- Data provided
Start of Block

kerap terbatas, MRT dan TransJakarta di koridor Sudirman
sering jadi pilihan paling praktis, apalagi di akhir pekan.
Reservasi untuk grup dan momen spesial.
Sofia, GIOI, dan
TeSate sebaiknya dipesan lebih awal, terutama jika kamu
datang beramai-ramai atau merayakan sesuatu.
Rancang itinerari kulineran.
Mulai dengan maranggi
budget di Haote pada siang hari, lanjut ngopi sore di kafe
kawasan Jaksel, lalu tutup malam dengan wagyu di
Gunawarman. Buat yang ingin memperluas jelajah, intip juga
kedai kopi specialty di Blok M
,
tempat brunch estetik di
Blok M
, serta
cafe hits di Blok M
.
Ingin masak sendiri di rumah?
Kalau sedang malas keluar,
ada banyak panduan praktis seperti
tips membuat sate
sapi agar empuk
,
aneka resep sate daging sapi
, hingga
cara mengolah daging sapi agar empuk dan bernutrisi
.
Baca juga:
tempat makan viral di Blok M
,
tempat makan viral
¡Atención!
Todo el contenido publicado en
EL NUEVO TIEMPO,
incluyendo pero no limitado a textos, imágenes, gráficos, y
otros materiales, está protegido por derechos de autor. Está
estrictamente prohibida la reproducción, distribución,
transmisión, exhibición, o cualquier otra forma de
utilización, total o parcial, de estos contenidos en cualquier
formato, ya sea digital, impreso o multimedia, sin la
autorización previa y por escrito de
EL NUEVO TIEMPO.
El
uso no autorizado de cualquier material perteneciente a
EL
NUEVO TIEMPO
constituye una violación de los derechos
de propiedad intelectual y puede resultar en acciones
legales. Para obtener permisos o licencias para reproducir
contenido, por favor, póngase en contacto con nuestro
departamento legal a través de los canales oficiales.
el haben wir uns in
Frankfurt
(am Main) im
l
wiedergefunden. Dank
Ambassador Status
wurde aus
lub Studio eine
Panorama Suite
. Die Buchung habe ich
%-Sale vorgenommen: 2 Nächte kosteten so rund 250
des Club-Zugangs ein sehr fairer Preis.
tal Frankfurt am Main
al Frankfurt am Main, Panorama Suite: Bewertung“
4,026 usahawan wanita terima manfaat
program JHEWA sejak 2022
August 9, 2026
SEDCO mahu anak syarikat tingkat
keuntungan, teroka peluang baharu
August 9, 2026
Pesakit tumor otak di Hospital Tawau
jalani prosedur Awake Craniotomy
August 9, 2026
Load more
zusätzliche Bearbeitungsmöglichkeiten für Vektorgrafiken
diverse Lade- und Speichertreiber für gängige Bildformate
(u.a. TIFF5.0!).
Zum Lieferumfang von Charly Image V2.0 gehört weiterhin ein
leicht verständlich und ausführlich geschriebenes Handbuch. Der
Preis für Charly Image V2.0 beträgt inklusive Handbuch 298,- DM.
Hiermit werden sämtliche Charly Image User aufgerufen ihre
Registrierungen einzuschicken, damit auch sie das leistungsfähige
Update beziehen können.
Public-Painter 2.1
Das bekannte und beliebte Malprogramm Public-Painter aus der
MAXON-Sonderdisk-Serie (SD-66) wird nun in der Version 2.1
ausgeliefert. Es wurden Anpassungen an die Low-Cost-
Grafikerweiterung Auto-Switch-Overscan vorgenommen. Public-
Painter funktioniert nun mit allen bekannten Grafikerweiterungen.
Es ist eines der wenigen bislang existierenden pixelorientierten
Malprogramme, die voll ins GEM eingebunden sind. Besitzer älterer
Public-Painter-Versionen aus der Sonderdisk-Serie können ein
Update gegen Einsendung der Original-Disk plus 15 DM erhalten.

End of Block

- Task prompt
Go through the listing above and write out exactly the lines starting with the one holding "Rancang itinerari kulineran." and running through the one holding "utilización, total o", ends included, and no others.

- Written solution
Rancang itinerari kulineran.
Mulai dengan maranggi
budget di Haote pada siang hari, lanjut ngopi sore di kafe
kawasan Jaksel, lalu tutup malam dengan wagyu di
Gunawarman. Buat yang ingin memperluas jelajah, intip juga
kedai kopi specialty di Blok M
,
tempat brunch estetik di
Blok M
, serta
cafe hits di Blok M
.
Ingin masak sendiri di rumah?
Kalau sedang malas keluar,
ada banyak panduan praktis seperti
tips membuat sate
sapi agar empuk
,
aneka resep sate daging sapi
, hingga
cara mengolah daging sapi agar empuk dan bernutrisi
.
Baca juga:
tempat makan viral di Blok M
,
tempat makan viral
¡Atención!
Todo el contenido publicado en
EL NUEVO TIEMPO,
incluyendo pero no limitado a textos, imágenes, gráficos, y
otros materiales, está protegido por derechos de autor. Está
estrictamente prohibida la reproducción, distribución,
transmisión, exhibición, o cualquier otra forma de
utilización, total o parcial, de estos contenidos en cualquier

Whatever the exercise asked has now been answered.